▶ _Supplied passage_:
-- Opening Marker --
The activities of the “poltergeist” of lonely Glasbury Farm, Glyn Abbey, have provided the people of Trimsaran and other neighbouring villages with a seasonable topic of conversation. Perturbation at the mysterious activities in the farm has increased because for twenty years the present occupant has seen no signs of any uncanny occurrence. Within recent days, however, its “manifestations” have become increasingly mischievous and the farmer, Mr David Williams, who lives there with his wife and eleven-year-old son, has had to invoke police assistance in order to solve the origin of a series of peculiar domestic happenings.
-- Closing Marker --
▶ _Study questions_:
A - According to the Glasbury Farm report, how old is the farmer's son?
B - Repeat the section of the Glasbury Farm report starting with "The activities of" and going on through "peculiar domestic happenings.".
The items were gathered from a separate source.

(Stored data entries)
-- Opening Marker --
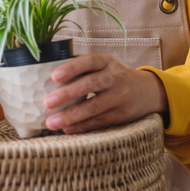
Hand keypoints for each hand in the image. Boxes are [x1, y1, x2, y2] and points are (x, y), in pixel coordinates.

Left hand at [43, 54, 167, 133]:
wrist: (145, 91)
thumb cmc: (112, 76)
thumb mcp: (103, 66)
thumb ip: (82, 69)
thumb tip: (44, 78)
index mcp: (107, 62)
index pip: (90, 62)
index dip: (72, 68)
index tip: (54, 76)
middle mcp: (115, 77)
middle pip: (91, 84)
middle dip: (67, 94)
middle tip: (47, 103)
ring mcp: (119, 97)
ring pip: (94, 107)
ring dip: (71, 115)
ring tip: (51, 122)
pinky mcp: (121, 115)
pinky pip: (99, 121)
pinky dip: (82, 126)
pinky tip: (67, 129)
-- Closing Marker --
▶ _Solutions for each task_:
A - He is eleven years old.

B -
The activities of the “poltergeist” of lonely Glasbury Farm, Glyn Abbey, have provided the people of Trimsaran and other neighbouring villages with a seasonable topic of conversation. Perturbation at the mysterious activities in the farm has increased because for twenty years the present occupant has seen no signs of any uncanny occurrence. Within recent days, however, its “manifestations” have become increasingly mischievous and the farmer, Mr David Williams, who lives there with his wife and eleven-year-old son, has had to invoke police assistance in order to solve the origin of a series of peculiar domestic happenings.